> _PROBLEM_:
Could you transcribe the stretch from "Let’s take a" through "relevant data resource." in the eligibility data text below?

> _TEXT_:

Last month, we identified how eligibility data errors may be undermining your health plan’s payment integrity efforts. Certainly there are many factors to consider when correcting erroneous eligibility data, but the bottom line is this: in order to maximize payment integrity outcomes, health plans need a single, accurate, trusted source of eligibility data.

It sounds simple enough, but, like many health plans, you may be left wondering how to begin addressing this issue.  Although you may already have a team of talented, hard-working individuals, navigating the complex world of eligibility data can be much easier with an experienced partner and a proven service solution.

Let’s take a look at some of the critical components an eligibility data management service solution must have to help maximize recoveries and drive ongoing cost avoidance.

Comprehensive data mining

Accurate eligibility determinations require the seamless integration of data from multiple resources, along with powerful data mining capabilities to identify potential issues. This means your vendor will help you proactively identify more instances of other coverage by utilizing every available, relevant data resource.

  • Examine your health plan’s commercial coverage claims and eligibility information
  • Validate leads, determine primacy, and update eligibility for all other data sources including data-match vendors, Section 111 reporting, MSP files, and provider bills

A proven process

The right solution leverages a proven process to identify potential cases, investigate the appropriate data sources, and correctly apply the NAIC rules to determine primacy. The process should be built on transparency between you and your vendor so that you have insight into each step and a clear understanding of the expected and actual results.

> _EXERCISE DATA_:
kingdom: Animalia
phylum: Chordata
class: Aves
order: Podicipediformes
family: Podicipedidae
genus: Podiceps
==
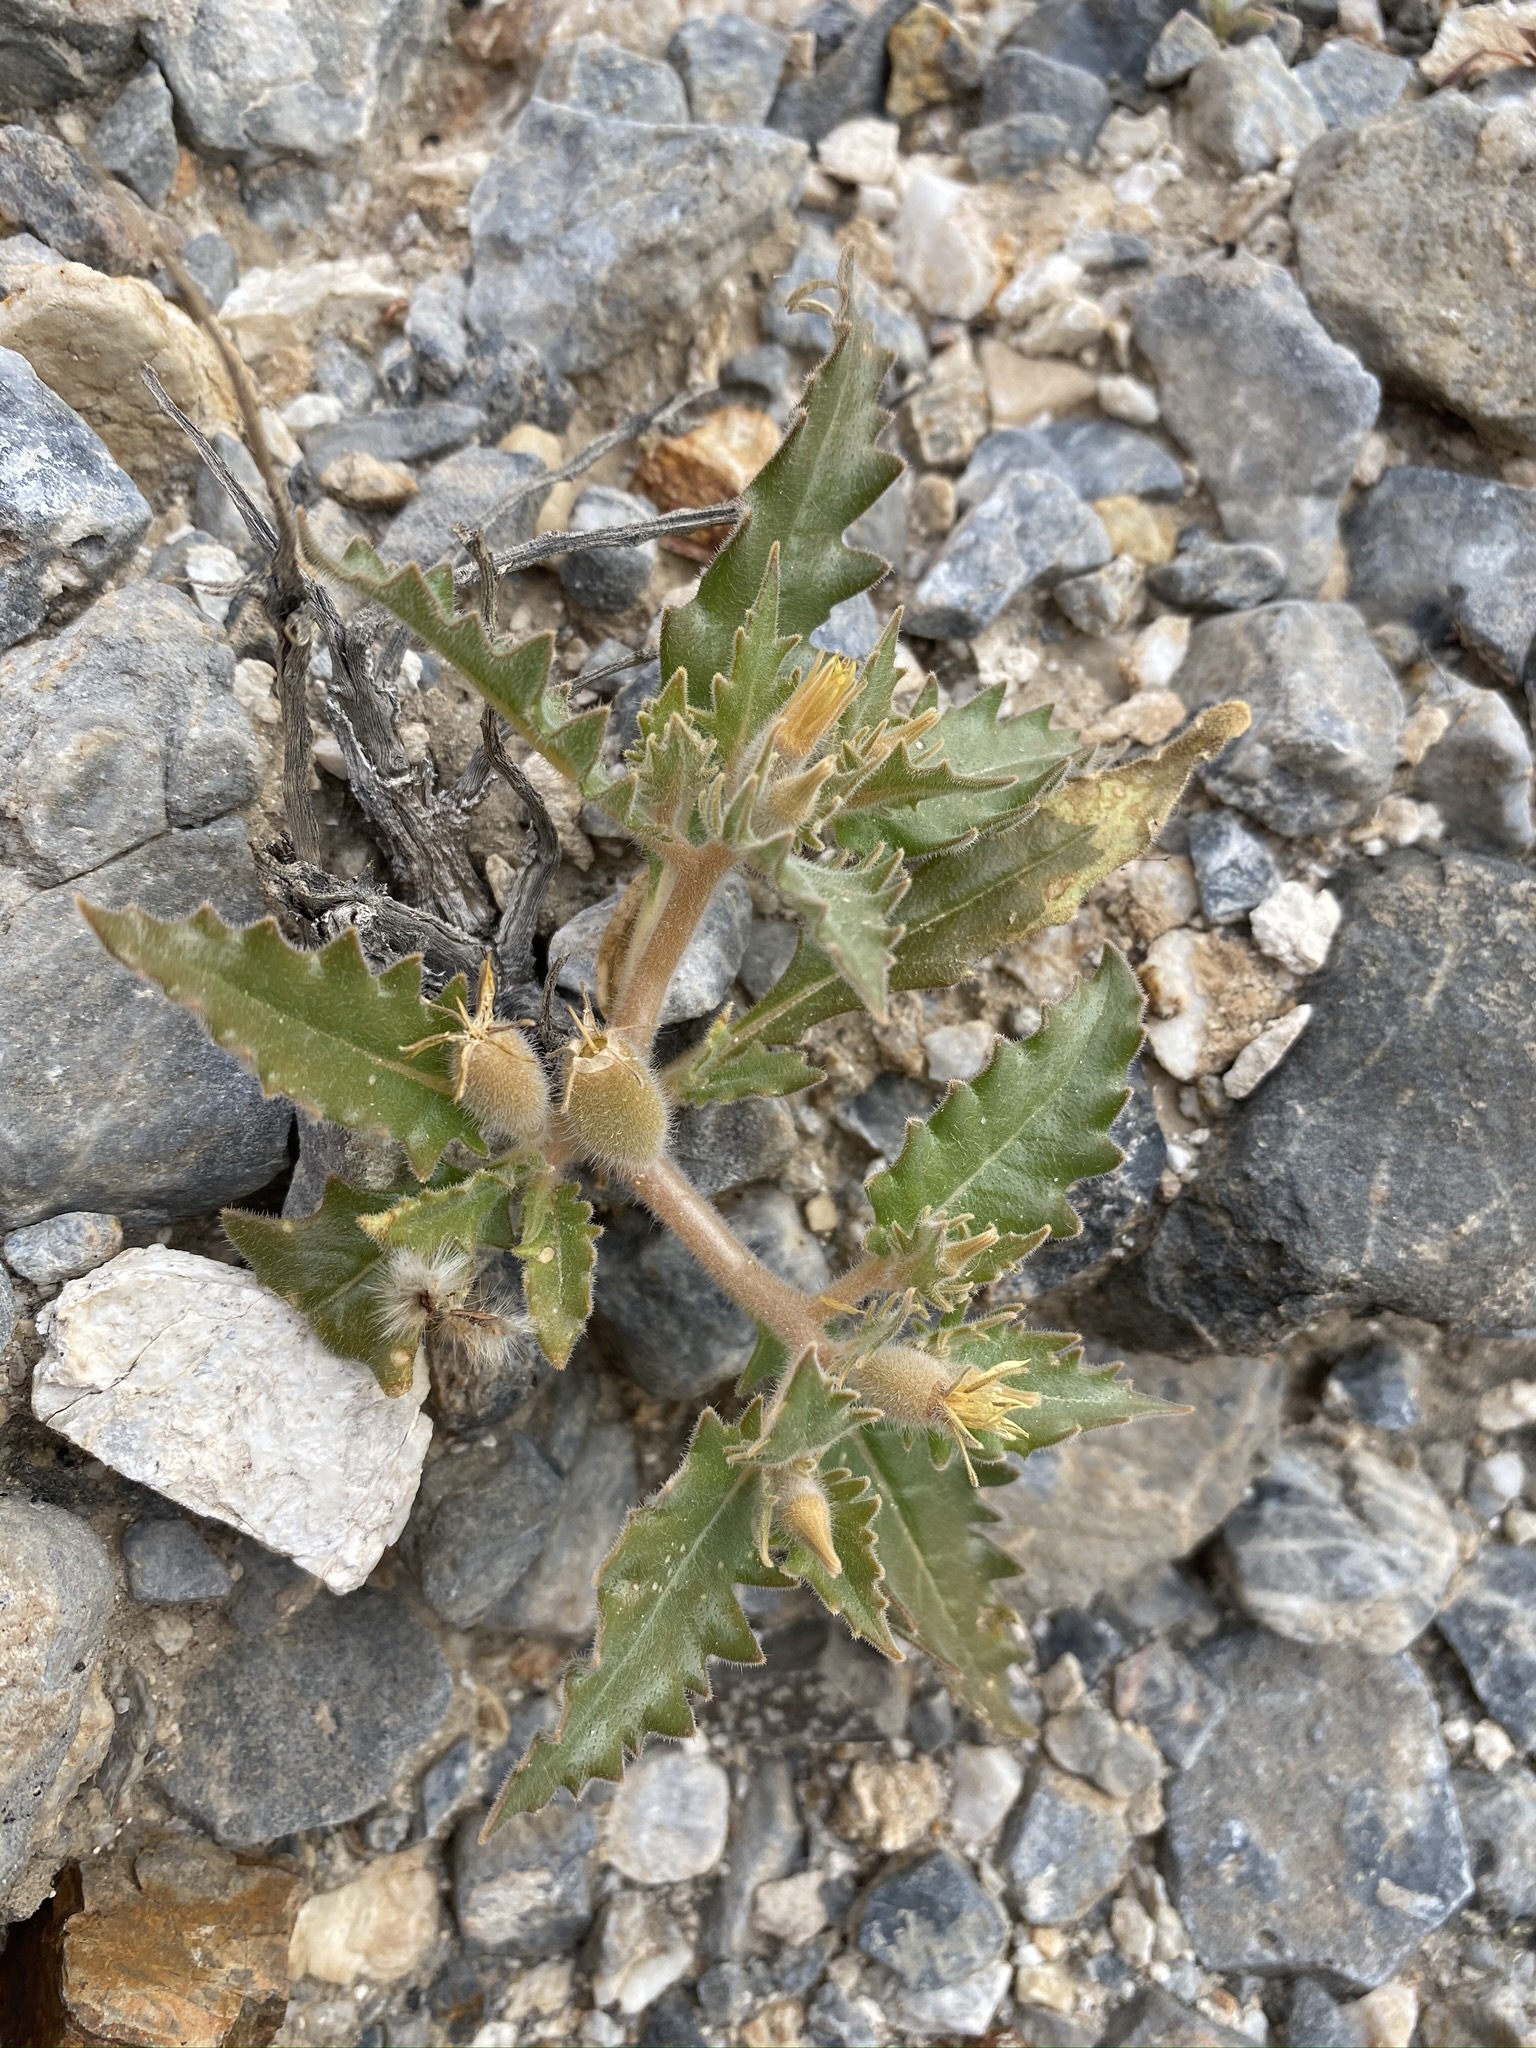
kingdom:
==
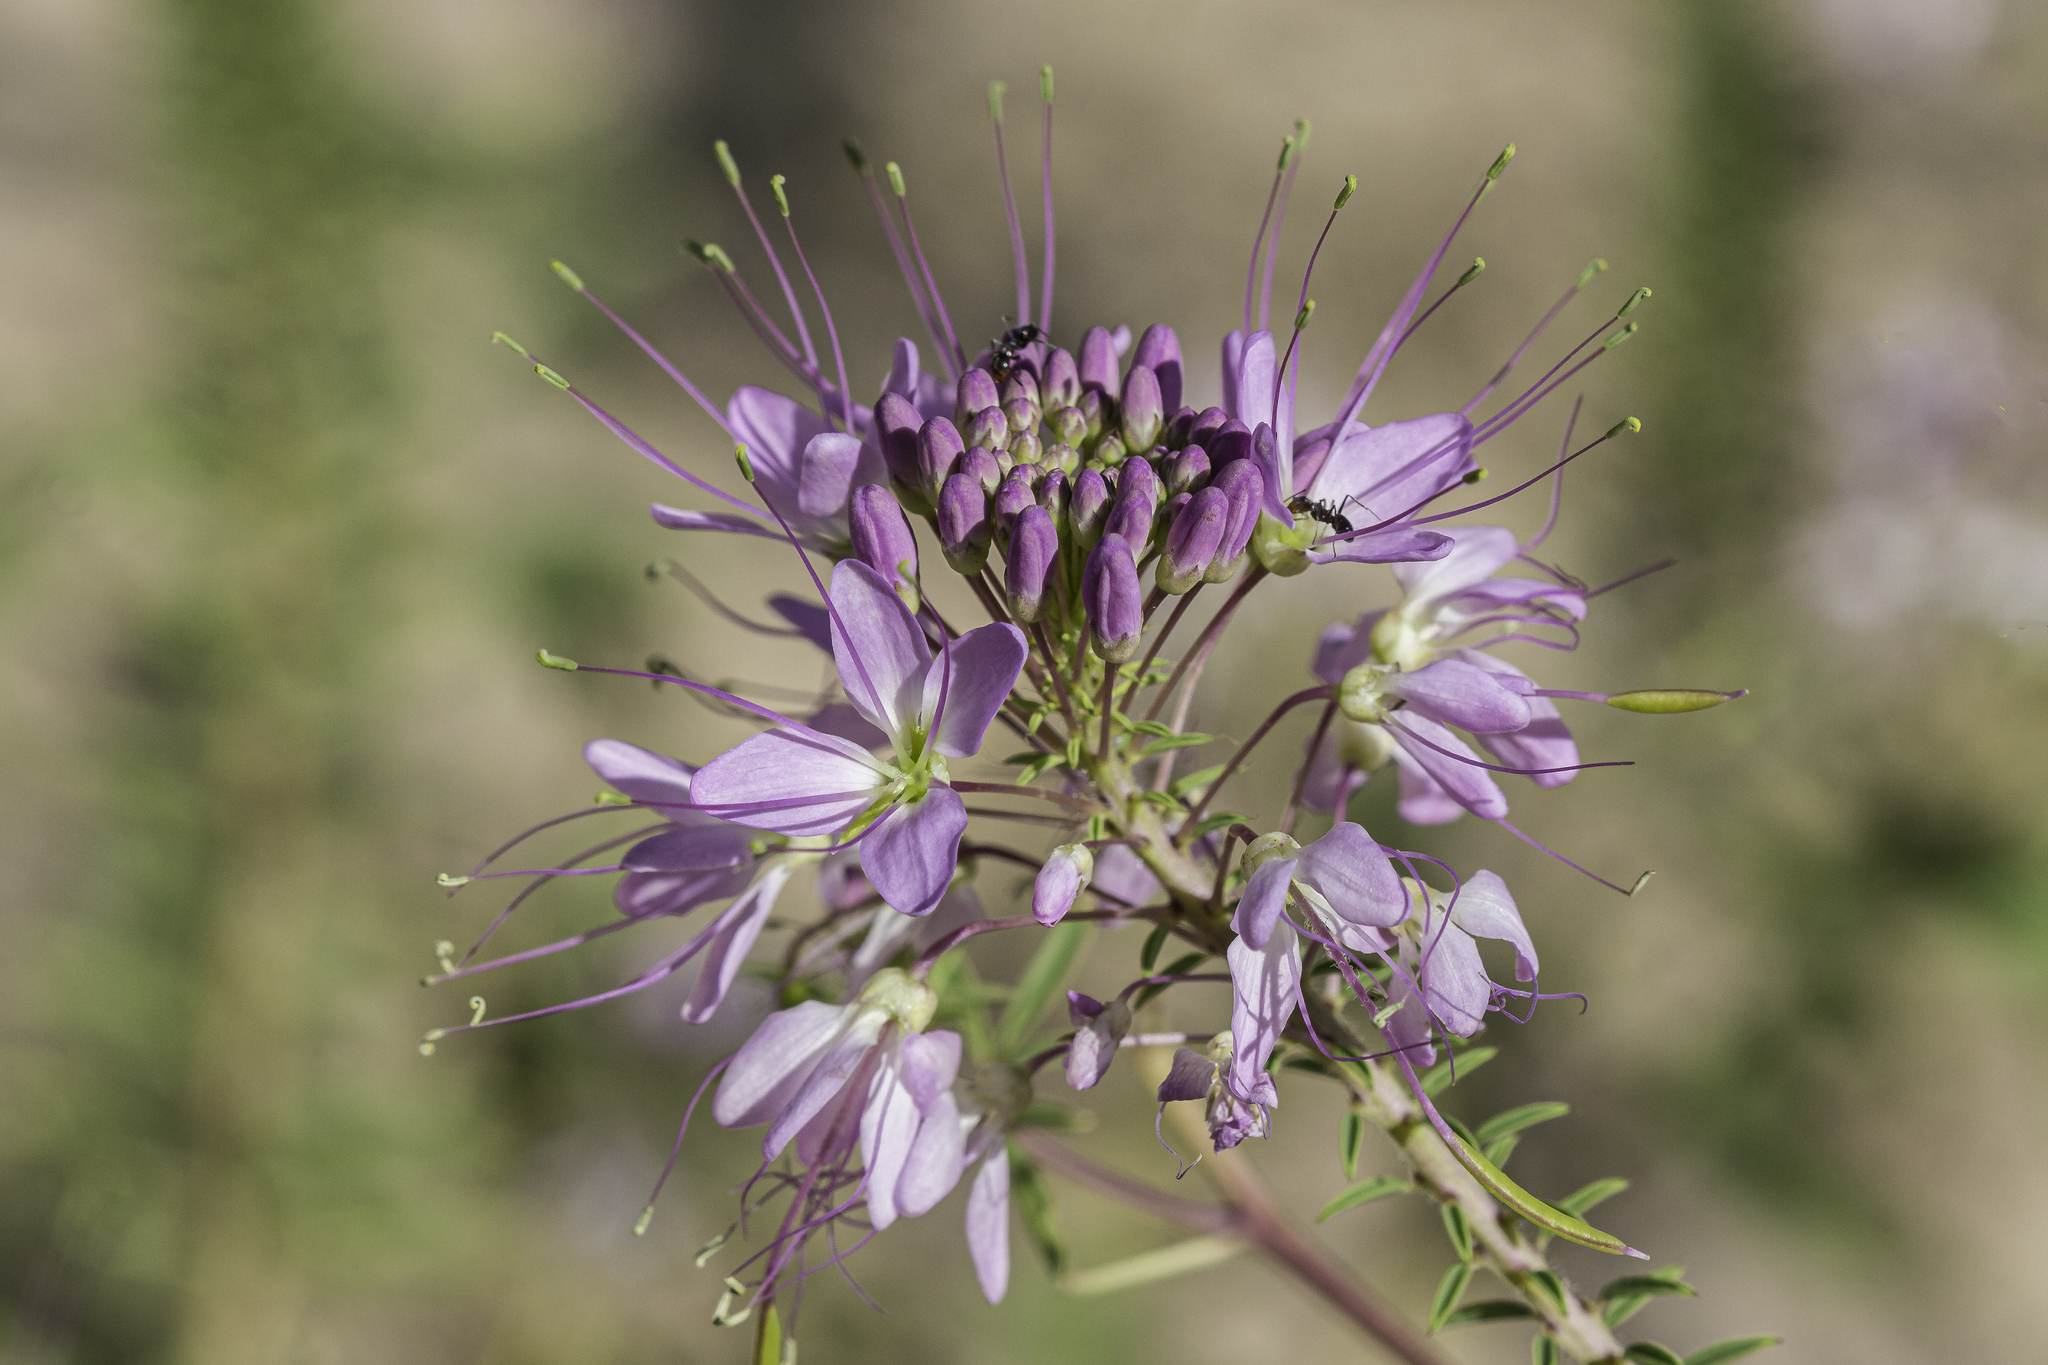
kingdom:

> _YOUR SOLUTION_:
Let’s take a look at some of the critical components an eligibility data management service solution must have to help maximize recoveries and drive ongoing cost avoidance.

Comprehensive data mining

Accurate eligibility determinations require the seamless integration of data from multiple resources, along with powerful data mining capabilities to identify potential issues. This means your vendor will help you proactively identify more instances of other coverage by utilizing every available, relevant data resource.